ABU SIMBEL
THE EXQUISITE TEMPLES THAT HAD TO BE MOVED
For centuries Egypt has been admired for its unmatched pharaonic masterpieces of architectural design and construction engineering that produced beautiful structures worthy of admiration, curiosity and wonder – yet, Egypt's engineering expertise is not confined to antiquity.
Following the 1952 Egyptian Revolution, also known as the 1952 Coup d'etat and 23 July Revolution, the then Prime Minister of Egypt Gamal Abdel Nasser implemented an ambitious plan to regulate the flooding of the Nile, increase agricultural productivity and generate hydropower by proposing to build a new dam across the mighty Nile River as a replacement for the existing Low Dam, which was built by the British from 1889-1902, that was found to be inadequate after it almost overflowed in 1946 despite being raised twice before – between 1907 and 1912 and again between 1929 and 1933.

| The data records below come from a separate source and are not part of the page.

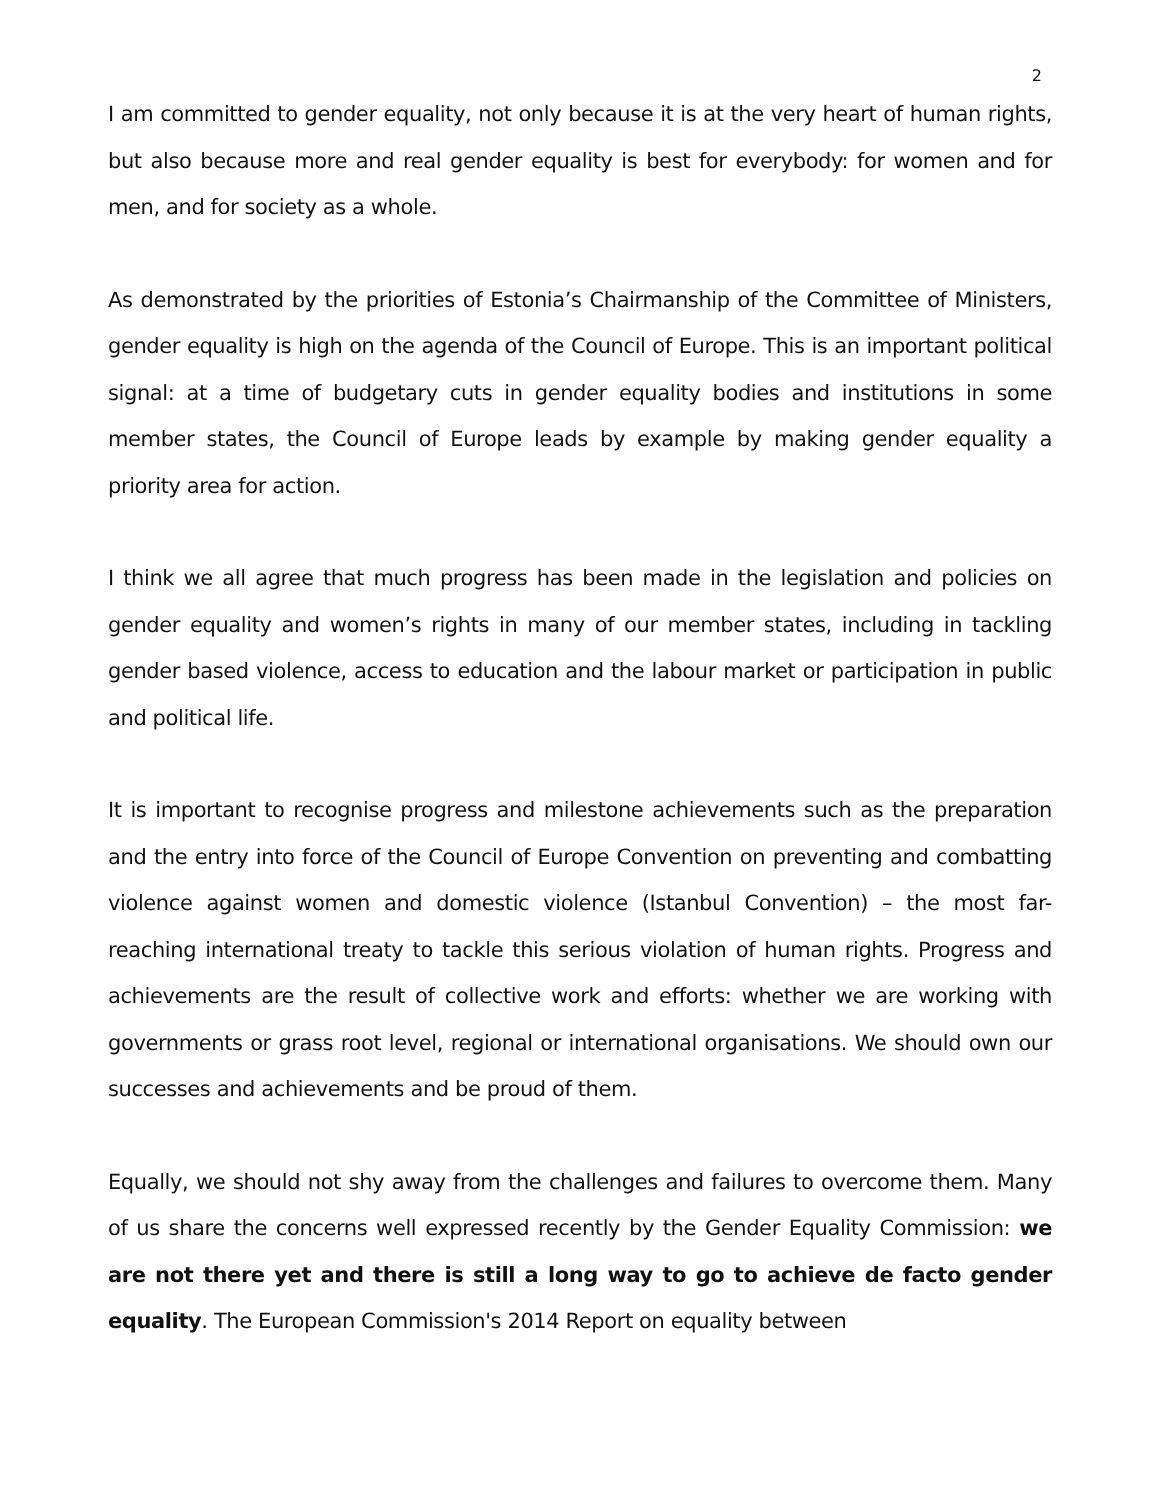2
I am committed to gender equality, not only because it is at the very heart of human rights, but also because more and real gender equality is best for everybody: for women and for men, and for society as a whole.
As demonstrated by the priorities of Estonia’s Chairmanship of the Committee of Ministers, gender equality is high on the agenda of the Council of Europe. This is an important political signal: at a time of budgetary cuts in gender equality bodies and institutions in some member states, the Council of Europe leads by example by making gender equality a priority area for action.
I think we all agree that much progress has been made in the legislation and policies on gender equality and women’s rights in many of our member states, including in tackling gender based violence, access to education and the labour market or participation in public and political life.
It is important to recognise progress and milestone achievements such as the preparation and the entry into force of the Council of Europe Convention on preventing and combatting violence against women and domestic violence (Istanbul Convention) – the most far-reaching international treaty to tackle this serious violation of human rights. Progress and achievements are the result of collective work and efforts: whether we are working with governments or grass root level, regional or international organisations. We should own our successes and achievements and be proud of them.
Equally, we should not shy away from the challenges and failures to overcome them. Many of us share the concerns well expressed recently by the Gender Equality Commission: we are not there yet and there is still a long way to go to achieve de facto gender equality. The European Commission's 2014 Report on equality between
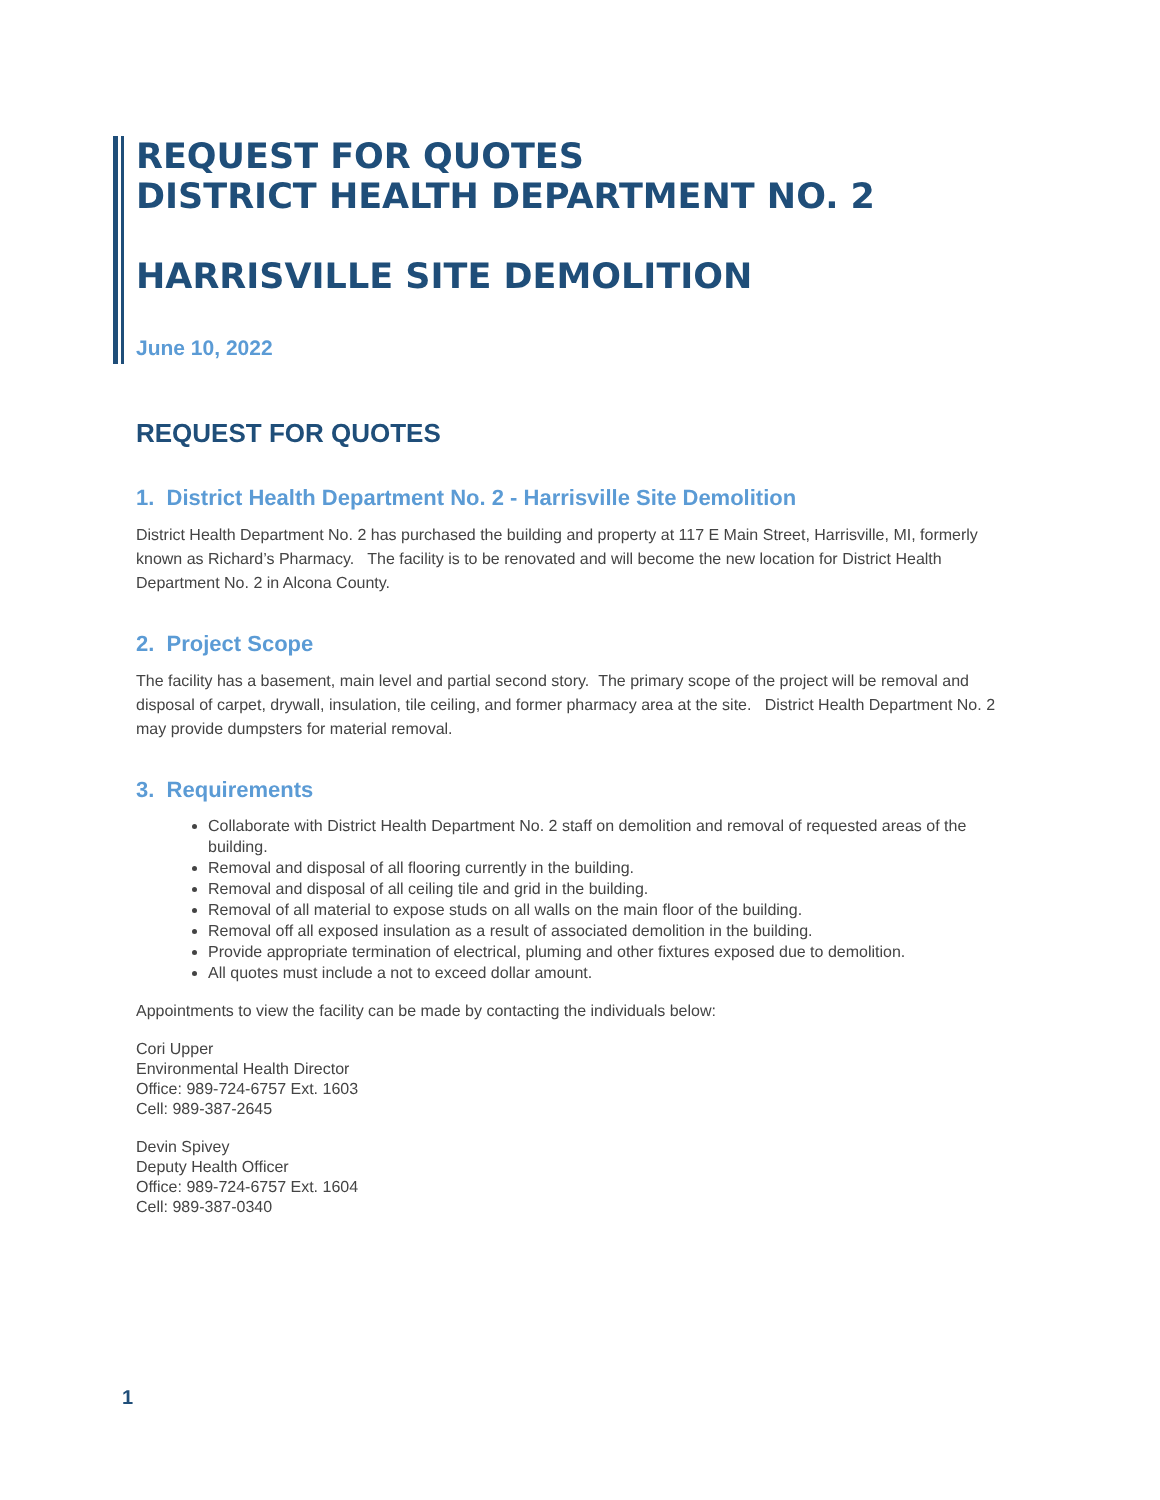REQUEST FOR QUOTES
DISTRICT HEALTH DEPARTMENT NO. 2
HARRISVILLE SITE DEMOLITION
June 10, 2022
REQUEST FOR QUOTES
1. District Health Department No. 2 - Harrisville Site Demolition
District Health Department No. 2 has purchased the building and property at 117 E Main Street, Harrisville, MI, formerly known as Richard’s Pharmacy. The facility is to be renovated and will become the new location for District Health Department No. 2 in Alcona County.
2. Project Scope
The facility has a basement, main level and partial second story. The primary scope of the project will be removal and disposal of carpet, drywall, insulation, tile ceiling, and former pharmacy area at the site. District Health Department No. 2 may provide dumpsters for material removal.
3. Requirements
Collaborate with District Health Department No. 2 staff on demolition and removal of requested areas of the building.
Removal and disposal of all flooring currently in the building.
Removal and disposal of all ceiling tile and grid in the building.
Removal of all material to expose studs on all walls on the main floor of the building.
Removal off all exposed insulation as a result of associated demolition in the building.
Provide appropriate termination of electrical, pluming and other fixtures exposed due to demolition.
All quotes must include a not to exceed dollar amount.
Appointments to view the facility can be made by contacting the individuals below:
Cori Upper
Environmental Health Director
Office: 989-724-6757 Ext. 1603
Cell: 989-387-2645
Devin Spivey
Deputy Health Officer
Office: 989-724-6757 Ext. 1604
Cell: 989-387-0340
1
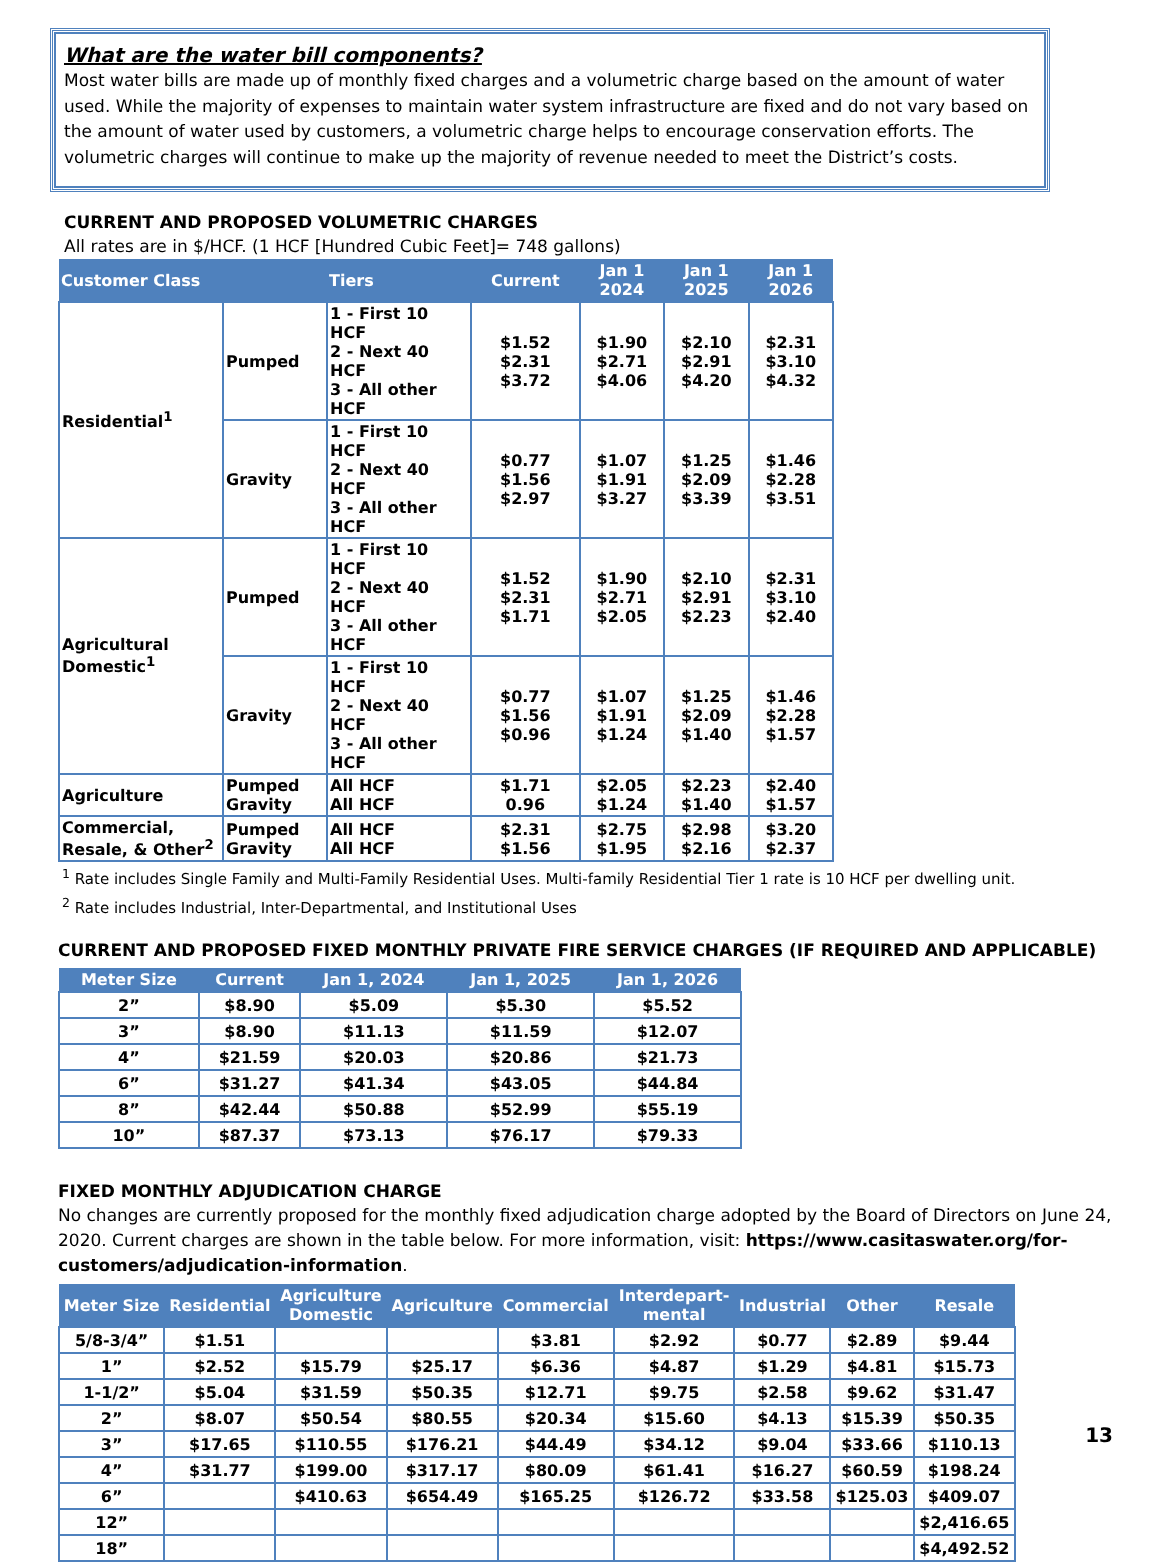What are the water bill components?
Most water bills are made up of monthly fixed charges and a volumetric charge based on the amount of water used. While the majority of expenses to maintain water system infrastructure are fixed and do not vary based on the amount of water used by customers, a volumetric charge helps to encourage conservation efforts. The volumetric charges will continue to make up the majority of revenue needed to meet the District’s costs.
CURRENT AND PROPOSED VOLUMETRIC CHARGES
All rates are in $/HCF. (1 HCF [Hundred Cubic Feet]= 748 gallons)
| Customer Class | | Tiers | Current | Jan 1 2024 | Jan 1 2025 | Jan 1 2026 |
| --- | --- | --- | --- | --- | --- | --- |
| Residential<sup>1</sup> | Pumped | 1 - First 10 HCF 2 - Next 40 HCF 3 - All other HCF | $1.52 $2.31 $3.72 | $1.90 $2.71 $4.06 | $2.10 $2.91 $4.20 | $2.31 $3.10 $4.32 |
| | Gravity | 1 - First 10 HCF 2 - Next 40 HCF 3 - All other HCF | $0.77 $1.56 $2.97 | $1.07 $1.91 $3.27 | $1.25 $2.09 $3.39 | $1.46 $2.28 $3.51 |
| Agricultural Domestic<sup>1</sup> | Pumped | 1 - First 10 HCF 2 - Next 40 HCF 3 - All other HCF | $1.52 $2.31 $1.71 | $1.90 $2.71 $2.05 | $2.10 $2.91 $2.23 | $2.31 $3.10 $2.40 |
| | Gravity | 1 - First 10 HCF 2 - Next 40 HCF 3 - All other HCF | $0.77 $1.56 $0.96 | $1.07 $1.91 $1.24 | $1.25 $2.09 $1.40 | $1.46 $2.28 $1.57 |
| Agriculture | Pumped Gravity | All HCF All HCF | $1.71 0.96 | $2.05 $1.24 | $2.23 $1.40 | $2.40 $1.57 |
| Commercial, Resale, & Other<sup>2</sup> | Pumped Gravity | All HCF All HCF | $2.31 $1.56 | $2.75 $1.95 | $2.98 $2.16 | $3.20 $2.37 |
<sup>1</sup> Rate includes Single Family and Multi-Family Residential Uses. Multi-family Residential Tier 1 rate is 10 HCF per dwelling unit.
<sup>2</sup> Rate includes Industrial, Inter-Departmental, and Institutional Uses
CURRENT AND PROPOSED FIXED MONTHLY PRIVATE FIRE SERVICE CHARGES (IF REQUIRED AND APPLICABLE)
| Meter Size | Current | Jan 1, 2024 | Jan 1, 2025 | Jan 1, 2026 |
| --- | --- | --- | --- | --- |
| 2” | $8.90 | $5.09 | $5.30 | $5.52 |
| 3” | $8.90 | $11.13 | $11.59 | $12.07 |
| 4” | $21.59 | $20.03 | $20.86 | $21.73 |
| 6” | $31.27 | $41.34 | $43.05 | $44.84 |
| 8” | $42.44 | $50.88 | $52.99 | $55.19 |
| 10” | $87.37 | $73.13 | $76.17 | $79.33 |
FIXED MONTHLY ADJUDICATION CHARGE
No changes are currently proposed for the monthly fixed adjudication charge adopted by the Board of Directors on June 24, 2020. Current charges are shown in the table below. For more information, visit: https://www.casitaswater.org/for-customers/adjudication-information.
| Meter Size | Residential | Agriculture Domestic | Agriculture | Commercial | Interdepart- mental | Industrial | Other | Resale |
| --- | --- | --- | --- | --- | --- | --- | --- | --- |
| 5/8-3/4” | $1.51 | | | $3.81 | $2.92 | $0.77 | $2.89 | $9.44 |
| 1” | $2.52 | $15.79 | $25.17 | $6.36 | $4.87 | $1.29 | $4.81 | $15.73 |
| 1-1/2” | $5.04 | $31.59 | $50.35 | $12.71 | $9.75 | $2.58 | $9.62 | $31.47 |
| 2” | $8.07 | $50.54 | $80.55 | $20.34 | $15.60 | $4.13 | $15.39 | $50.35 |
| 3” | $17.65 | $110.55 | $176.21 | $44.49 | $34.12 | $9.04 | $33.66 | $110.13 |
| 4” | $31.77 | $199.00 | $317.17 | $80.09 | $61.41 | $16.27 | $60.59 | $198.24 |
| 6” | | $410.63 | $654.49 | $165.25 | $126.72 | $33.58 | $125.03 | $409.07 |
| 12” | | | | | | | | $2,416.65 |
| 18” | | | | | | | | $4,492.52 |
13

Construction of the Aswan High Dam or Saad el Aali in Arabic, 560 miles south of Cairo in the middle of the arid Egyptian desert, began on 9 January 1960; work on the impressive embankment dam, a feat of engineering design, that measures approximately 13,000 feet in length, 364 feet in height with a base width of 3,220 feet that tapers to 130 feet wide at the crest was completed on 21 July 1970 – the damming of the Nile created the world's third largest man-made lake, aptly name Lake Nasser, that stretches from the city of Aswan down to the border with Sudan.
Although Prime Minister Nasser’s was plan successful in controlling the Nile’s annual devastating floods, the project, however, was not without its controversy – Egyptian fellahin, peasants and Sudanese Nubian nomads whose civilization had called the banks of the Nile home for millennia were forced to abandon their homes and move elsewhere; and most of all, the rising waters threatened to put thousands of years of history at risk and required the relocation of 22 important pharaonic monuments including the 13th century B.C. Abu Simbel temple complex, which would otherwise have been submerged.
As the rising waters of lake Nassar threatened to engulf the 3,300-year-old temples of Abu Simbel that had survived through ancient times, an international team of hydrologists, engineers, archaeologists and other UNESCO professionals banded together with Egyptian forces for an extraordinary salvage operation to relocate the complex commenced in November 1963.
With the greatest care steel wires and hand saws were used to slice up the rocks that made up the temples into blocks weighing 20 to 30 tons, in all the larger temple yielded 807 blocks and the smaller temple 235 – power saws could not be used because they made the cuts wider than 8 millimetres that would have been visible when the blocks were put back together.
Once cut, each block was numbered, coated to protect it against splitting and fracturing and transported to a desert plateau about 200 feet above and 600 feet west of their original site for reassembly in its original grandeur on a man-made mountain facade created using rock that resembled the natural stony hill against which the temples stood at the original site.
Care was taken to recalculate the precise alignment to the cardinal directions needed to recreate the same solar alignment, assuring that twice a year, on 22 February – the date of Ramses II’s ascension to the throne and 22 October – his birthday, the rising sun would continue to penetrate the sanctuary through a narrow opening to illuminate the sculpted face of King Ramses II and those of two other statues on the back wall deep inside the Great Temple's interior.
A colourful ceremony in September 1968, marked the project's completion.